28 dezembro 2011

1822, de Laurentino Gomes



1822, de Laurentino Gomes
Editora Nova Fronteira, Rio de Janeiro, 2010

Este novo best-seller do jornalista e pesquisador Laurentino Gomes acompanha a excelência estilística do primeiro, 1808. O autor consegue resgatar a narrativa histórica brasileira do pedantismo historiográfico da academia e nos coloca num verdadeiro thriller. Como todos sabemos da existência de uma enorme demanda por conhecimento do país, uma busca de entendimento de nossa identidade, fica claro o sucesso das obras do autor que já beiram um milhão de exemplares vendidos.
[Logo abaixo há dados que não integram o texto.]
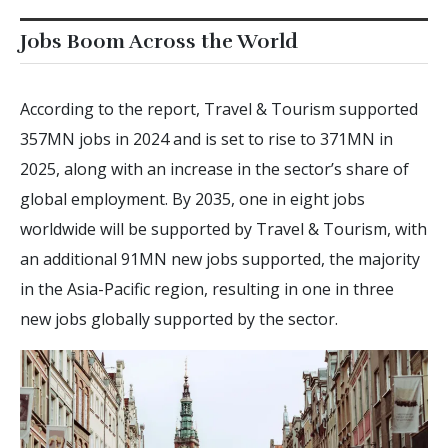
Jobs Boom Across the World
According to the report, Travel & Tourism supported
357MN jobs in 2024 and is set to rise to 371MN in
2025, along with an increase in the sector’s share of
global employment. By 2035, one in eight jobs
worldwide will be supported by Travel & Tourism, with
an additional 91MN new jobs supported, the majority
in the Asia-Pacific region, resulting in one in three
new jobs globally supported by the sector.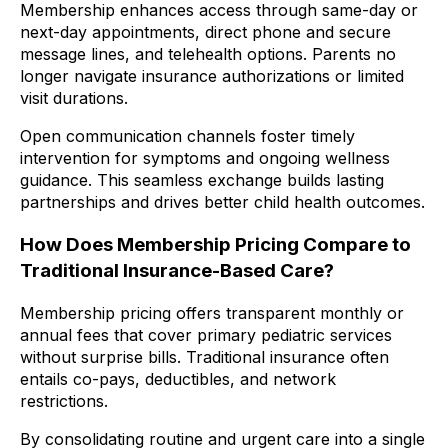
Membership enhances access through same-day or
next-day appointments, direct phone and secure
message lines, and telehealth options. Parents no
longer navigate insurance authorizations or limited
visit durations.
Open communication channels foster timely
intervention for symptoms and ongoing wellness
guidance. This seamless exchange builds lasting
partnerships and drives better child health outcomes.
How Does Membership Pricing Compare to
Traditional Insurance-Based Care?
Membership pricing offers transparent monthly or
annual fees that cover primary pediatric services
without surprise bills. Traditional insurance often
entails co-pays, deductibles, and network
restrictions.
By consolidating routine and urgent care into a single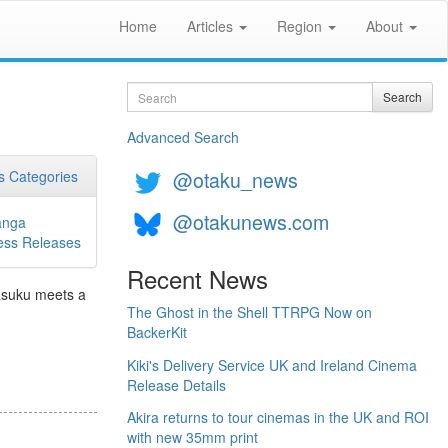
Home
Articles
Region
About
Search
Search
Advanced Search
@otaku_news
 Categories
@otakunews.com
nga
ess Releases
Recent News
Tasuku meets a
The Ghost in the Shell TTRPG Now on
BackerKit
Kiki's Delivery Service UK and Ireland Cinema
Release Details
Akira returns to tour cinemas in the UK and ROI
with new 35mm print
Marca digna de países mais educados e que põe por terra a alegação de que pouco se lê no Brasil e que livros de boa qualidade não vendem.
Tal qual 1808, que tratava da transferência da corte portuguesa para o Brasil e a elevação da colônia a reino, o atual livro, 1822, também se limita a um grande episódio marcante para a compreensão de nossa história, a independência do império de Portugal. O que nos faz antever que o autor permanecerá nesta técnica de recorte preciso de um ano-marca da história, como até mesmo já se espera o próximo título 1889 sobre a proclamação da república. Não bastasse isto, nos brinda com um texto da mais precisa modernidade, claro, conciso, inteligente, factual, uma vez que o cultivou em anos de trabalho de redação jornalística. Laurentino, no entanto, nos dá mais! Uma rara concepção de jornalismo a partir da própria concepção do registro da história que jamais idealiza como neutro, mas sempre “como uma construção mitológica que refaz o passado para justificar lutas e bandeiras políticas do presente” (entrevista a Folha Ilustrada abaixo). Diríamos que o próprio mito da imparcialidade do jornalismo, muito em voga nos grandes veículos da atualidade, fica em cheque diante desta corajosa observação. Daí por diante, a narrativa segue um ritmo frenético de desmistificação dos considerados “fatos irrefutáveis” da historiografia clássica. Diríamos melhor, romântica. Mas jamais moderna, como Laurentino nos apresenta. A começar pela desconstrução do imaginário social sobre o episódio do grito do Ipiranga, com D. Pedro montado numa mula, com dor de barriga, e não garboso naquele alazão pintado em 1888 por Pedro Américo na tela O Grito do Ipiranga, tela considerada por sua fez um pastiche da tela Napoleon à Friedland do pintor francês Jean-Louis Ernest Meissonier, de 1875.
Por outro lado, o autor não deixa de enaltecer a figura-chave de nosso primeiro império que foi D. Pedro, como quando chama a atenção para a magnitude da constituição por ele outorgada em 1824, de cunho liberal, com a instituição do poder moderador que até hoje não teve uma alternativa a altura pelas demais constituições ditas republicanas. Entre as seis, onde cinco são republicanas, foi inclusive a mais longeva constituição brasileira. Fica aqui esta valiosa reflexão sobre a falta de limite claro de nossos poderes republicanos, um invadindo a seara dos demais, sem uma instituição que interceda para estabelecer limites, como até hoje a lei, que deveria ser igual para todos, como prescreve o artigo 5º da atual constituição cidadã, é confundida com privilégios os mais descabidos.
E o autor cita o artigo 98, § 6, da constituição de 1824: “O Poder Moderador é a chave de toda a organização politica, e é delegado privativamente ao Imperador, como Chefe Supremo da Nação, e seu Primeiro Representante, para que incessantemente vele sobre a manutenção da independência, equilíbrio e harmonia dos demais poderes políticos”.
Não bastasse esta inadiável reflexão, não nos esqueçamos que o próprio D. Pedro foi o compositor romântico do Hino da Independência, aquele que fala que já raiou a liberdade no horizonte do Brasil.